A Muslim father's letter to his sons is thoughtful but leaves important questions unanswered
When it comes to a discussion of Islam in Britain, there is always a distinction made between “Islamism” which is bad and “Islam” which is good. I never know quite what to make of this, partly because the media tends to focus on “Islamism” with its terrorist implications, and partly because one rarely hears a strong, public voice from the side of the peace-loving Islam. Naturally enough, opinion is also polarised between those who think Islam’s history and its beginnings make it inherently warlike and those who don’t.
Reading Letters to a Young Muslim (UK, US) by Omar Saif Ghobash does not clear up this problem – though it is good to read the reflections of a cultured, educated and cosmopolitan Muslim who also takes his faith with great seriousness. Of mixed parentage himself – his mother is Russian and his father, killed by terrorists in 1977 when the author was aged four, was from the United Arab Emirates – he was educated at Oxford and the University of London and is currently the UAE ambassador to Russia.
His book is written for his two sons, aged 12 and 16, in an attempt to help them to “understand how to be faithful to their inherited religion of Islam and its deepest values” and at the same time to recognise “through observation and thought that there need be no conflict between Islam and the rest of the world”. Much of what he writes would strike a chord with any loving, concerned parent, anxious that their children should grow up with the right values, to deplore mindless violence and to be aware that “the West offers temptations, both physical and moral”, where “freedom is worshipped”.
One can truly sympathise with Ghobash as he tries to warn his sons of the dangers they will face as young adults, where many people they meet will be hostile to their faith while others within it will tempt them “with the limited fantasies of deeply unhappy people” – ie, terrorism. Emphasising to his sons that “Islam is a religion of peace”, he pleads with them not to spread the “behavioural patterns suited to the 7th or 10th centuries” but rather “the Islamic values of respect, care for others, humour, generosity and the search for knowledge and justice.”
However, the book does raise unresolved questions for a sympathetic but critical Westerner or Christian: for instance, Ghobash describes the Prophet Mohammed as “the finest role model we have”; he says that the Koran, “unchanged and uncorrupted for over 1,400 years”, provides a “stable reference point in a world of change or turmoil and of turbulence”. He also allows his sons to attend a Muslim school, then realises he needs to challenge what they have been taught there about hating infidels.
He acknowledges that there is a conflict within Islam when its proponents speak of suicide being wrong but suicide bombing being acceptable.

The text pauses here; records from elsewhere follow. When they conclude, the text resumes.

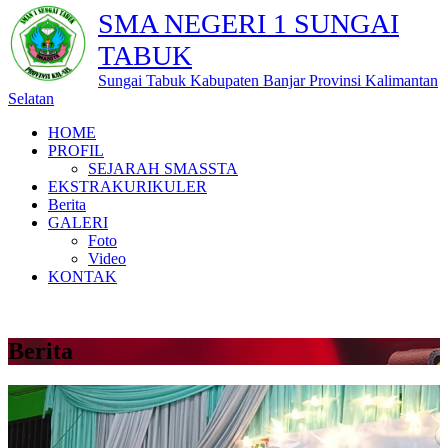
SMA NEGERI 1 SUNGAI
TABUK
Sungai Tabuk Kabupaten Banjar Provinsi Kalimantan
Selatan
HOME
PROFIL
SEJARAH SMASSTA
EKSTRAKURIKULER
Berita
GALERI
Foto
Video
KONTAK
Berita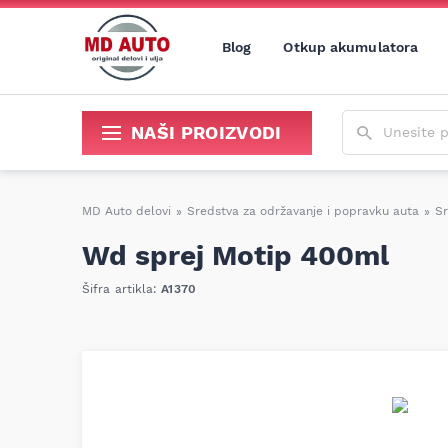
Blog
Otkup akumulatora
Unesite poja
NAŠI PROIZVODI
Sredstva za održavanje i popravku
MD Auto delovi
»
Sredstva za održavanje i popravku auta
»
Sr
Wd sprej Motip 400ml
Šifra artikla:
A1370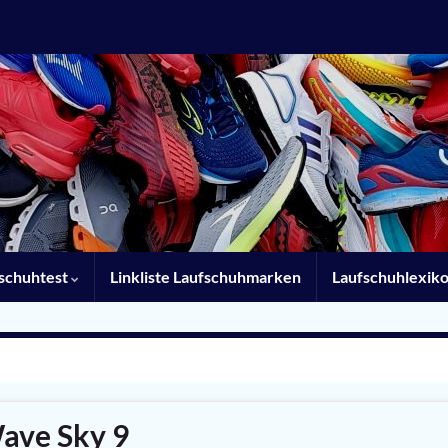
schuhtest
Linkliste Laufschuhmarken
Laufschuhlexik
ave Sky 9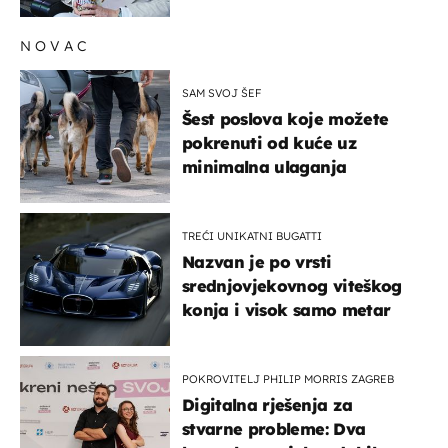
NOVAC
SAM SVOJ ŠEF
Šest poslova koje možete
pokrenuti od kuće uz
minimalna ulaganja
TREĆI UNIKATNI BUGATTI
Nazvan je po vrsti
srednjovjekovnog viteškog
konja i visok samo metar
POKROVITELJ PHILIP MORRIS ZAGREB
Digitalna rješenja za
stvarne probleme: Dva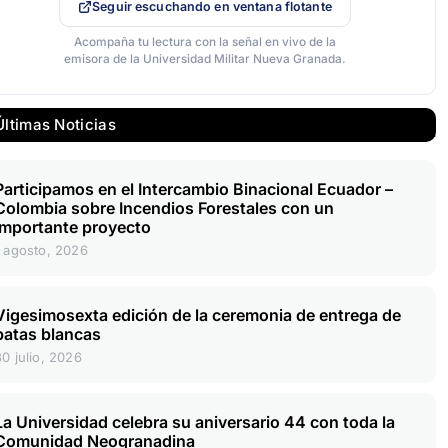
Seguir escuchando en ventana flotante
Acompaña tu lectura con la señal en vivo de la
emisora de la Universidad Militar Nueva Granada.
Últimas Noticias
Participamos en el Intercambio Binacional Ecuador –
Colombia sobre Incendios Forestales con un
importante proyecto
1 agosto, 2026
Vigesimosexta edición de la ceremonia de entrega de
batas blancas
30 julio, 2026
La Universidad celebra su aniversario 44 con toda la
Comunidad Neogranadina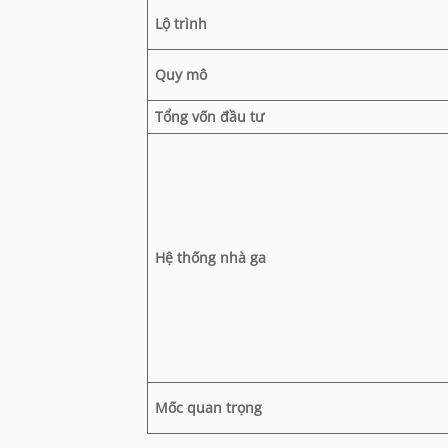
Lộ trình
Quy mô
Tổng vốn đầu tư
Hệ thống nhà ga
Mốc quan trọng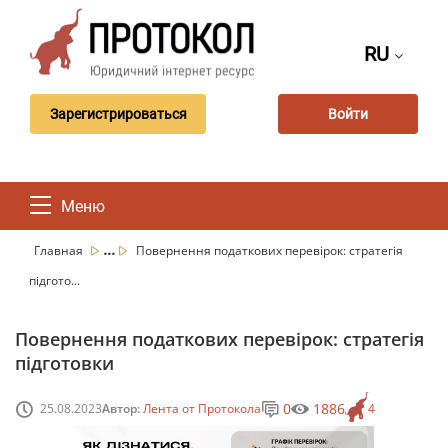
RU
Зарегистрироваться
Войти
Меню
...
Главная
Повернення податкових перевірок: стратегія
підгото...
Повернення податкових перевірок: стратегія
підготовки
0
1886
25.08.2023
Автор:
Лента от Протокола
4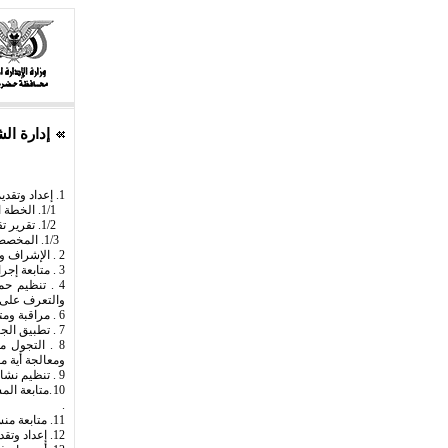
إدارة ال
1. إعداد وتقديم :
1/1. الخطة السنوية للنشاط التجاري وبرامجها التنفيذية .
1/2. تقرير تقييمي سنوي بمستوى إنجازات الخطة وبرامجها ، وبيان مؤشرات الأداء وانحرافاته سلبا وإيجابا .
1/3. المخصصات المالية للنشاط التجاري خلال العام ، ومتابعة إدراجها ضمن الميزانية التقديرية .
2 . الإشراف والمتابعة لسير أعمال تحصيل إيرادات استهلاك التيار الكهربائي ومعالجة أي مشاكل أو معوقات .
3 . متابعة إجراءات قطع التيار الكهربائي هن المستهلكين المتأخرين في سداد قيمة الفواتير .
4 . تنظيم ح
والتعرف على مناطق الفقد ومعالجتها
6 . مراقبة ومتابعة إيداع الإيرادات لدى البنك المعتمد .
7 . تطبيق الجزاءات المالية بحق المخالفين من المستهلكين .
8 . التجول م
ومعالجة أية م
9 . تنظيم نشاط القراءة الشهرية وإصدار الفواتير الشهرية بانتظام .
10.متابعة ا
.
11. متابعة منسق الحاسب الآلي فيما يتعلق بالحسابات والمطابقات .
12. إعداد وتقديم تقارير فنية تحليلية (دورية / سنوية) وكلما طلب ذلك عن النشاط التجاري .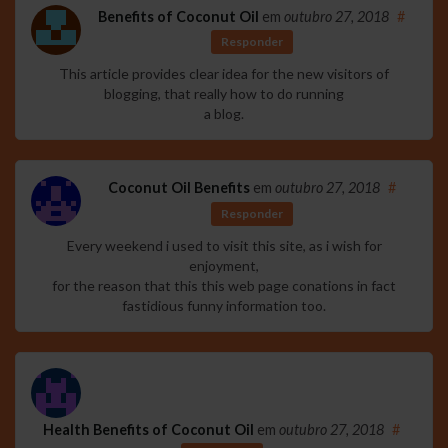
Benefits of Coconut Oil
em
outubro 27, 2018
#
Responder
This article provides clear idea for the new visitors of
blogging, that really how to do running
a blog.
Coconut Oil Benefits
em
outubro 27, 2018
#
Responder
Every weekend i used to visit this site, as i wish for
enjoyment,
for the reason that this this web page conations in fact
fastidious funny information too.
Health Benefits of Coconut Oil
em
outubro 27, 2018
#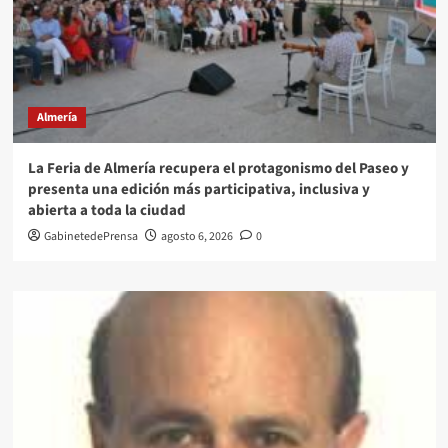
Almería
La Feria de Almería recupera el protagonismo del Paseo y
presenta una edición más participativa, inclusiva y
abierta a toda la ciudad
GabinetedePrensa
agosto 6, 2026
0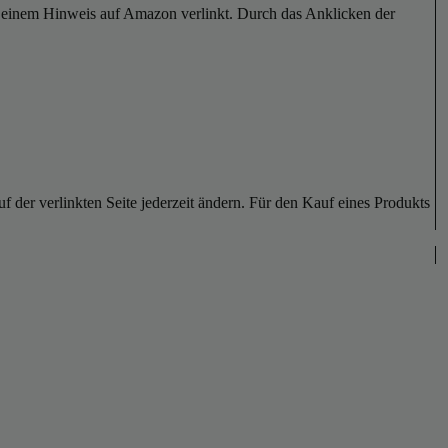
er einem Hinweis auf Amazon verlinkt. Durch das Anklicken der
der verlinkten Seite jederzeit ändern. Für den Kauf eines Produkts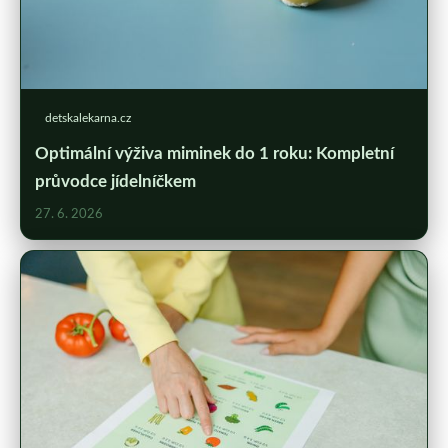
detskalekarna.cz
Optimální výživa miminek do 1 roku: Kompletní
průvodce jídelníčkem
27. 6. 2026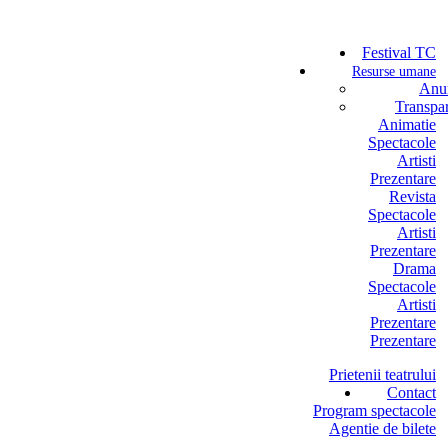
Festival TC
Resurse umane
Anun
Transpa
Animatie
Spectacole
Artisti
Prezentare
Revista
Spectacole
Artisti
Prezentare
Drama
Spectacole
Artisti
Prezentare
Prezentare
Prietenii teatrului
Contact
Program spectacole
Agentie de bilete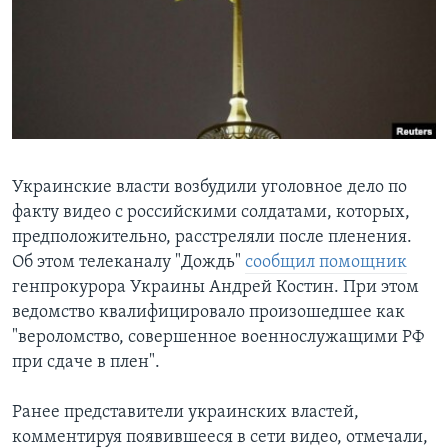
Learning English
СОЦИАЛЬНЫЕ СЕТИ
Языки
Украинские власти возбудили уголовное дело по
факту видео с российскими солдатами, которых,
предположительно, расстреляли после пленения.
Об этом телеканалу "Дождь"
сообщил помощник
генпрокурора Украины Андрей Костин. При этом
ведомство квалифицировало произошедшее как
"вероломство, совершенное военнослужащими РФ
при сдаче в плен".
Ранее представители украинских властей,
комментируя появившееся в сети видео, отмечали,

He also suggests that it is the “Ummah”, the global Islamic community, which is under attack – without reference to the widespread persecution of Christians in Islamic territories or the tolerance towards Islamic immigrants in the West.
One wants to ask: with what authority does the author write here? How numerous are those Muslims who agree with him? What influence do they have on the mullahs and imams? Can the conflict between the hard-line fundamentalists and other members of the Muslim community, ably represented by this thoughtful and reflective writer, ever be resolved? Such questions deserve to be answered.